** Opening Given entries block **

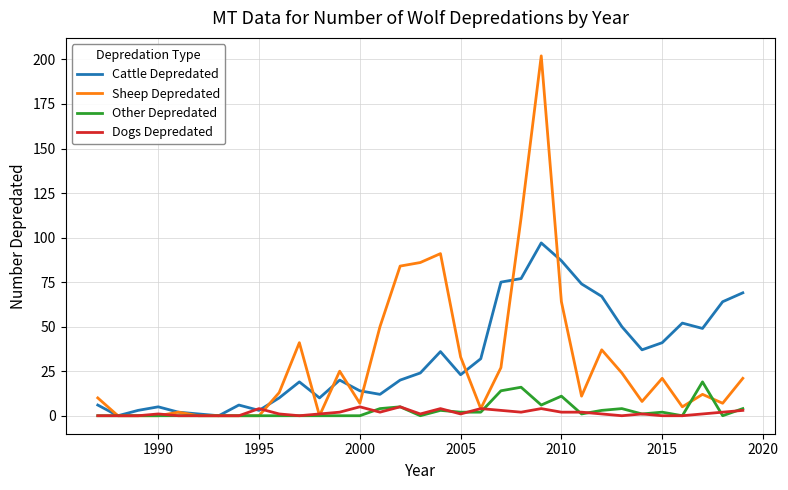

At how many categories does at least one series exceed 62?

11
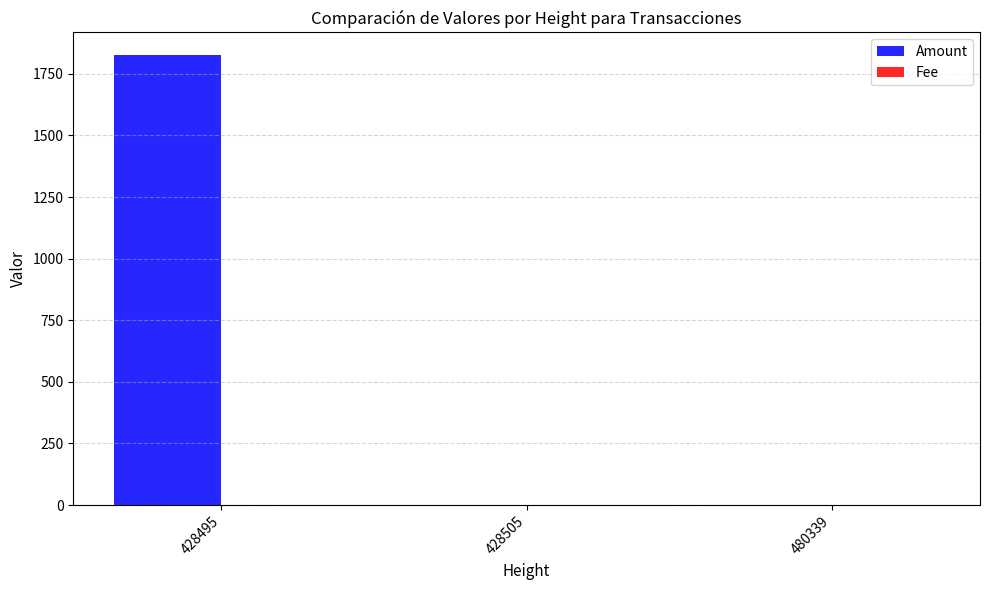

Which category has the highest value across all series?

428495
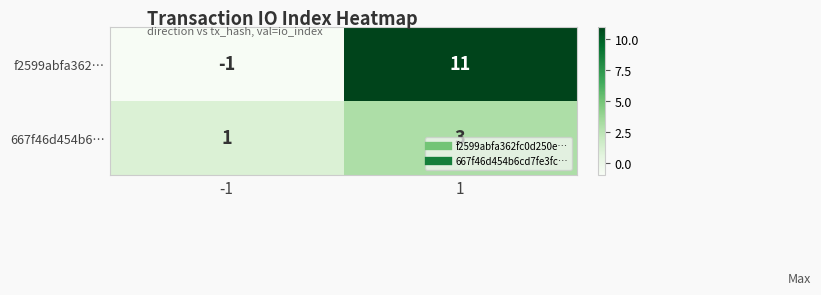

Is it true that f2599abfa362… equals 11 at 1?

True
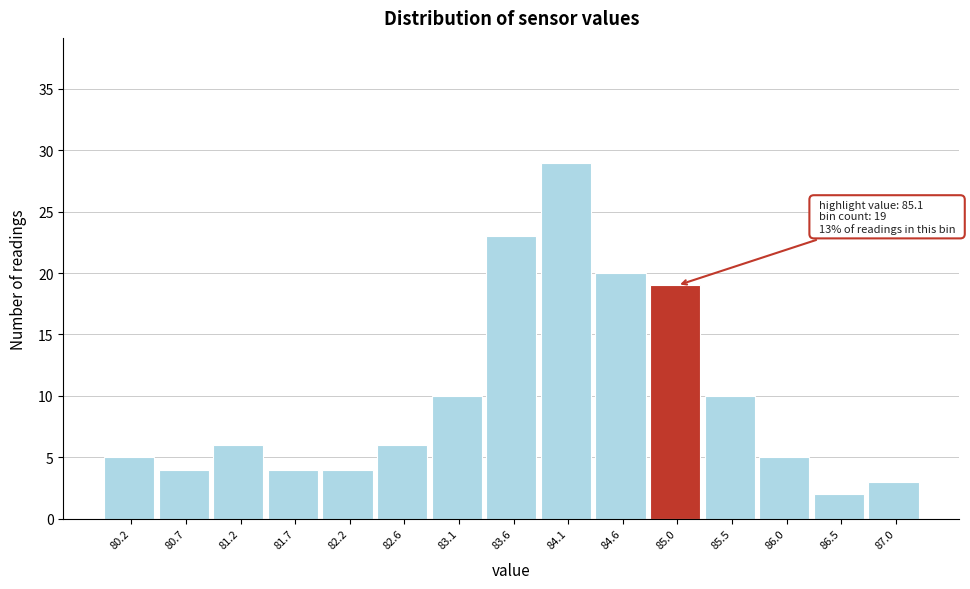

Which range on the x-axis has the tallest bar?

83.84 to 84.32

** Closing Given entries block **

Arrange the text lines of all the records above as a JSON list of strings, one string per line, omitting blank lines and the pictures.

▶ Solution to the problem
[
  "At how many categories does at least one series exceed 62?",
  "11",
  "Which category has the highest value across all series?",
  "428495",
  "Is it true that f2599abfa362… equals 11 at 1?",
  "True",
  "Which range on the x-axis has the tallest bar?",
  "83.84 to 84.32"
]